Amazingly, I have a Radio Shack Micronta monochrome LCD stopwatch I bought in the mid-1980s for timing audio tracks, and it still works – and I haven’t changed the button-cell battery in it for over two decades!

Realistic CB

An Essential for Hams

For my ham radio friends and myself, Radio Shack was as essential to our lives as the local grocery store, pharmacy, and hardware store. Didn’t matter how small the part was that you needed; they’d have it and at a fair price. I still have several RS universal DC power supplies with a raft of adapter plugs under my test bench, along with small fans, AA battery holders (one is still in the original bag), CATV connectors and tools, fuses (which I don’t have any real need for now), alignment tools, and some unopened packs of resistors and capacitors for a vintage-1952 RCA portable radio I never got around to restoring.

But it’s impossible to make money selling small parts these days. Over time, RS dropped the Realistic brand and started carrying other name brands, like the aforementioned RCA electronics line (now just a licensed brand itself) and mobile phones through AT&T, Sprint, and Verizon. They also added a line of flatscreen TVs while keeping the parts bins, batteries (very popular), and Family Radio Service (FRS) walkie-talkies. I once asked the local store manager what their best-selling product was, and he replied, “replacement iPad and iPhone chargers.”

The End Came Hard

When the end came, it came down hard. Hemorrhaging cash for several years, the company declared bankruptcy in February 2015, and was delisted from the NY Stock Exchange. A second bankruptcy was declared two years later by new owner General Wireless, who had hoped to turn surviving RS stores into Sprint mobile phone retail outlets.

Now, REV has acquired a bunch of authorized dealers and HobbyTown USA affiliate stores, as well as an online commerce site at RadioShack.com. (If you go there now, you’ll find plenty of products listed for sale, and under each and every one, you’ll also see “Sold Out Online.”) Strangely, RS is also selling Personal Protective Equipment (PPE), like non-contact forehead thermometers, face shields, hand sanitizer, and three-layer disposable face masks, all labeled “Coming Soon – Request Notification!”

Apparently, REV feels there is still strong brand equity with Radio Shack, and that it can survive nicely as an online commerce site for people who want to buy electronic gadgets (and iPhone/iPad chargers) and upgrade their homes during the pandemic, especially home offices. There is something to their brand equity argument – during the ten-year period when Sony was losing its shirt selling televisions, it resisted exiting the business and licensing its name as JVC, Hitachi, and Toshiba have. Today, Sony-made and branded televisions still capture decent market share.
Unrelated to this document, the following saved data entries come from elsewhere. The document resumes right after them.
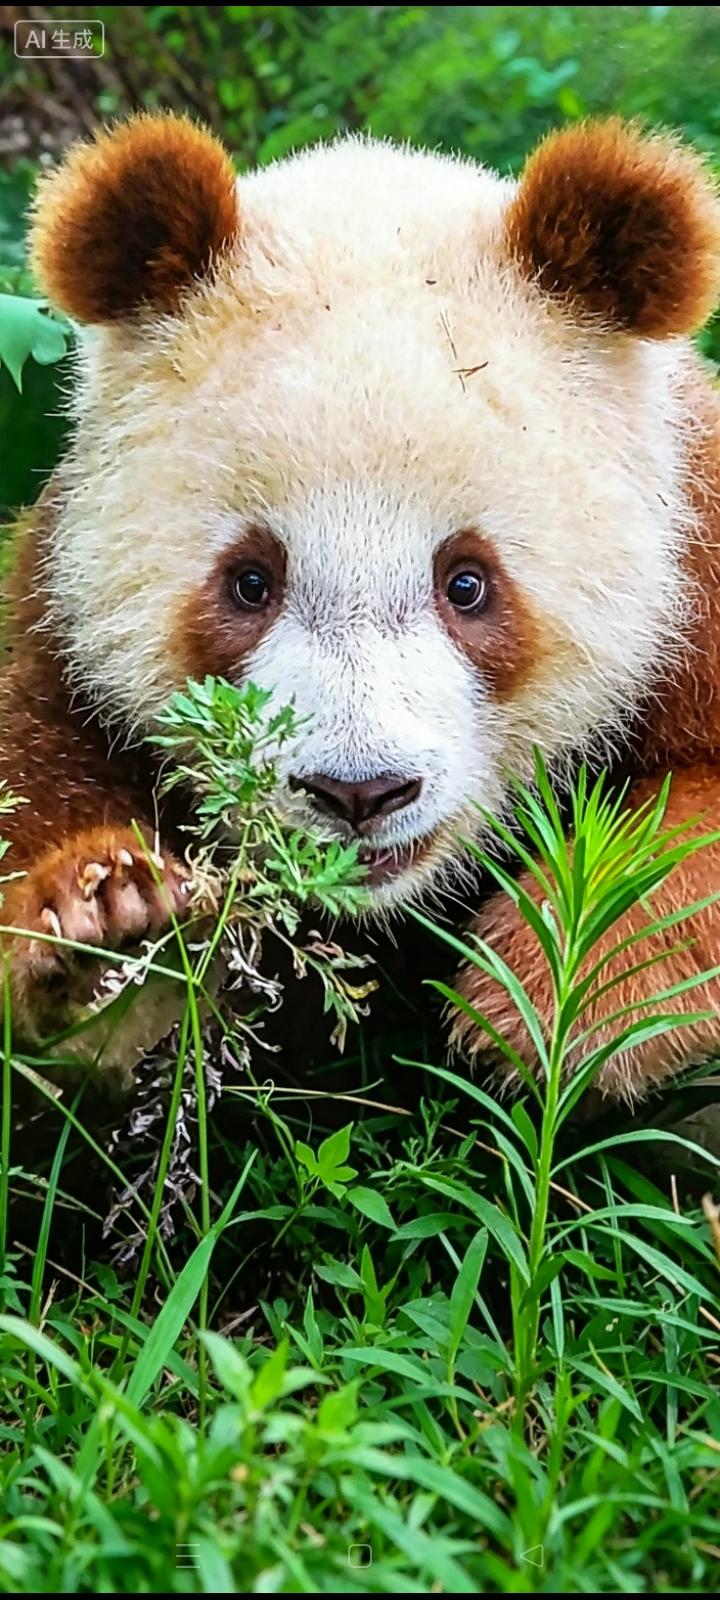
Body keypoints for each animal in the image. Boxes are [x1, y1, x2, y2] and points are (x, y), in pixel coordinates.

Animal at [2, 109, 720, 1100]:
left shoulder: (695, 554)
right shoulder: (60, 610)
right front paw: (111, 932)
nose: (359, 792)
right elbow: (32, 775)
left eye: (467, 583)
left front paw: (563, 989)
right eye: (251, 582)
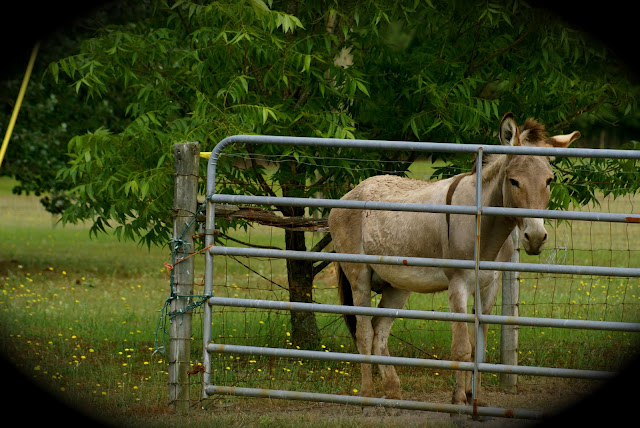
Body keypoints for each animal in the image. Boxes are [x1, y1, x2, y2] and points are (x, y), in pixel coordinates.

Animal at [327, 113, 580, 407]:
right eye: (514, 181)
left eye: (549, 181)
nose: (536, 237)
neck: (483, 224)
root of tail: (353, 191)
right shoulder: (458, 284)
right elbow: (461, 348)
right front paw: (458, 399)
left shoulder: (489, 286)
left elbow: (478, 345)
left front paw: (476, 398)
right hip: (359, 276)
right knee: (364, 332)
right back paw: (367, 394)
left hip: (398, 284)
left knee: (379, 331)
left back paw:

A revived RS wouldn’t have much competition from Best Buy, Frye’s, or other electronics specialty stores. Amazon is probably the biggest threat, but it’s possible that RS could remain nichey-enough to coexist with all those smiling boxes. REV claims to have turned around several of their acquired brands and properties quite successfully. Can they revive The Shack for a fifth time, or will it go QRT again?

73, Pete

(Editor’s Note: RadioShack was known as Tandy in the UK from 1973. The name also survives online selling components. I was never a fan of the firm’s products and there were local suppliers such as Maplin that competed at the retail level.)